====== DOCUMENT SEGMENT ======

Opuntia atrispina

Opuntia atrispina
Opuntia atrispina

Griffiths, Annual Report Missouri Botanical Garden 21: 172, 1910

Holotype, Isotype, Herbarium; Herbarium; Herbarium; Herbarium; HerbariumHerbarium; Drawing (Britton and Rose, v1 1919, plate XXV, top right)

What is Opuntia atrispina?

Opuntia atrispina is an early flowering, attractive prickly pear cactus from Texas and adjacent Mexico.


Plants may be 70 cm tall, but more normally they are 30 cm or less. They may spread to 1 m but are usually about half that wide. Cladodes on this cactus are green and 10-15 cm wide by 10-20 cm long and egg shaped, obovate, or circular. The plants are densely branched. The round spines of this Opuntia are unique because they are a distinctive rich dark red-brown, dark-brown, or even jet black black at their bases and light tan or yellow on their distal portions. The transition is abrupt and this two-tone coloring provides a and attractive and distinctive look.

Fully opened flowers are 4-5 cm across. Filaments are yellowish distally and greenish proximally. The style is white. Stigmas are yellow, greenish-yellow, or even cream-colored. The flowers are also distinctive because they open cream-colored or white-yellow and change to salmon, pink, red, or even tan-pink.  Moreover, newly opened flowers can have a hint of green in the center.

====== DATA SECTION ======

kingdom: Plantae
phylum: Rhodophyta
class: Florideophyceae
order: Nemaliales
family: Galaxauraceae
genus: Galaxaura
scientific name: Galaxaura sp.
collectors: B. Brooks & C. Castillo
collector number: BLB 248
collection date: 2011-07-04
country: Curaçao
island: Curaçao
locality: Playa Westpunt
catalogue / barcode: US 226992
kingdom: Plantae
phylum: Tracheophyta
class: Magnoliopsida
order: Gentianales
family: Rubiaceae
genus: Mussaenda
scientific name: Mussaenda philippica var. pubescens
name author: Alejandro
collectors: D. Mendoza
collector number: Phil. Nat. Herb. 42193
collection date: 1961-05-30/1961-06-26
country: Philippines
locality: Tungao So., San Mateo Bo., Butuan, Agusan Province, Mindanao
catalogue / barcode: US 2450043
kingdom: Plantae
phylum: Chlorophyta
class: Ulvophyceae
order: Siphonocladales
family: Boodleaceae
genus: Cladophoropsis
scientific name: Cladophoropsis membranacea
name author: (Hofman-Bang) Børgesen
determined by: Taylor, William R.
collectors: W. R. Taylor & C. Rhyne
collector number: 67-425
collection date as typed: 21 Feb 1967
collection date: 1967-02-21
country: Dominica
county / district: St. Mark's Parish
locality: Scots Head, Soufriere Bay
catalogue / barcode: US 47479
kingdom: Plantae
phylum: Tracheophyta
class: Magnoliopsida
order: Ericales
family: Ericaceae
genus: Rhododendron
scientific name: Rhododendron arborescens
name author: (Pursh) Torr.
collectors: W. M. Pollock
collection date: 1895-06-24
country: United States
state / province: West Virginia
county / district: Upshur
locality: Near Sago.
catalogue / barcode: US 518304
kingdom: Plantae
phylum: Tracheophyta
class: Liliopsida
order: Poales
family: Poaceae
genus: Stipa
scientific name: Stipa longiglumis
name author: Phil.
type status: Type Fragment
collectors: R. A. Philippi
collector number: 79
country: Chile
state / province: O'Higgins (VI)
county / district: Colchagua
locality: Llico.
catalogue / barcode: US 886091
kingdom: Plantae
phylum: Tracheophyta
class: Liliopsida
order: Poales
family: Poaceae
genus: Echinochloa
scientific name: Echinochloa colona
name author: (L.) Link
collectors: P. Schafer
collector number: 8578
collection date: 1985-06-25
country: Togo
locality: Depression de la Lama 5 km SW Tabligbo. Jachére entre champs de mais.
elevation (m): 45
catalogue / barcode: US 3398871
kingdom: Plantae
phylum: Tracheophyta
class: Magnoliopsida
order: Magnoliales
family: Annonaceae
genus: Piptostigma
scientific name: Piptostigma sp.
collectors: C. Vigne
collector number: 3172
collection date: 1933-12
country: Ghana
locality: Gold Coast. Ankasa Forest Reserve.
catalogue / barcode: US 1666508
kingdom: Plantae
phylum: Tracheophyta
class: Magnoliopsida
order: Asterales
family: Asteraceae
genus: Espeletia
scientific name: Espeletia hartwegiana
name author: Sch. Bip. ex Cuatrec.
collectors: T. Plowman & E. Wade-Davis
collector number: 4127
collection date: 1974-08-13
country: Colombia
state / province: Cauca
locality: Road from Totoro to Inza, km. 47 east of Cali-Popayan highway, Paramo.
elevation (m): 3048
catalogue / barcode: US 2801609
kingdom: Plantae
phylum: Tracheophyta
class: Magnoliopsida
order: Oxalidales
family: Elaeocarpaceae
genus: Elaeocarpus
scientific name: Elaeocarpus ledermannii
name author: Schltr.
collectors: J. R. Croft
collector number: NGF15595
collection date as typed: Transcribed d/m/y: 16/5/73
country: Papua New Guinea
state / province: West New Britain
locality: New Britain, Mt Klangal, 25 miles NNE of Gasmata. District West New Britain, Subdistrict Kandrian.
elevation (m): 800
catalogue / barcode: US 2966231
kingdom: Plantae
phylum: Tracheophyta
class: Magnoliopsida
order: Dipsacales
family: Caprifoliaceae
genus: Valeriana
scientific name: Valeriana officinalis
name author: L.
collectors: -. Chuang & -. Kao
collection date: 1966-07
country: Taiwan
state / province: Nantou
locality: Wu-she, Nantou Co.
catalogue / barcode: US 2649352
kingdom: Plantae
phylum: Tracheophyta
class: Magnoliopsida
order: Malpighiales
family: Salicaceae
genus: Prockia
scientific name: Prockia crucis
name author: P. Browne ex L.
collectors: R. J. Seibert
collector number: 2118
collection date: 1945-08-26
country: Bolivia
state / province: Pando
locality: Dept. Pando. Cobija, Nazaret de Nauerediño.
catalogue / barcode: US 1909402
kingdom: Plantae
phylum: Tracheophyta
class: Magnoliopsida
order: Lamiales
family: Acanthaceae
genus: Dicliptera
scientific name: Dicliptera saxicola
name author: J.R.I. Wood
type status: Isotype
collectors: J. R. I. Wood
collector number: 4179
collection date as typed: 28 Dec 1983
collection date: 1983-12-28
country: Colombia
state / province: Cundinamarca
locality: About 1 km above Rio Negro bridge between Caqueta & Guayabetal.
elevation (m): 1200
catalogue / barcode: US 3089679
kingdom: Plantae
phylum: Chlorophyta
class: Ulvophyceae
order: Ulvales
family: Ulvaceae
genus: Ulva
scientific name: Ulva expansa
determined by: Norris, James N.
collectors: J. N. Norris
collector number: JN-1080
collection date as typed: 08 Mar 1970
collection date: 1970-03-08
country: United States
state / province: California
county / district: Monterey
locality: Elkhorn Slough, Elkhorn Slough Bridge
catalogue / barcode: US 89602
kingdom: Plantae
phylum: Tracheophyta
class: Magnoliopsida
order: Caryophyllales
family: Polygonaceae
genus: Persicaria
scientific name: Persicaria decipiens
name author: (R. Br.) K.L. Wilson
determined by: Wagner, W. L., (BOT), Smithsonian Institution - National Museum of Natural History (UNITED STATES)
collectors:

======

◆ **PROMPT 1**:
Do these statements agree with the Opuntia atrispina text: (a) the plants are usually 30 cm tall or less, (b) the style is yellow, (c) fully opened flowers measure 4-5 cm across? Give yes or no for each, quoting the words of the text that decide it.
◆ **PROMPT 2**:
Print the part of the Opuntia atrispina text that begins at the words "What is Opuntia" and stops after the words "and distinctive look.".
Answer from the Opuntia atrispina text only, not from the listing.

◆ **ANSWER AREA 1**:
(a) Yes: "more normally they are 30 cm or less"
(b) No: "The style is white."
(c) Yes: "Fully opened flowers are 4-5 cm across."

◆ **ANSWER AREA 2**:
What is Opuntia atrispina?

Opuntia atrispina is an early flowering, attractive prickly pear cactus from Texas and adjacent Mexico.


Plants may be 70 cm tall, but more normally they are 30 cm or less. They may spread to 1 m but are usually about half that wide. Cladodes on this cactus are green and 10-15 cm wide by 10-20 cm long and egg shaped, obovate, or circular. The plants are densely branched. The round spines of this Opuntia are unique because they are a distinctive rich dark red-brown, dark-brown, or even jet black black at their bases and light tan or yellow on their distal portions. The transition is abrupt and this two-tone coloring provides a and attractive and distinctive look.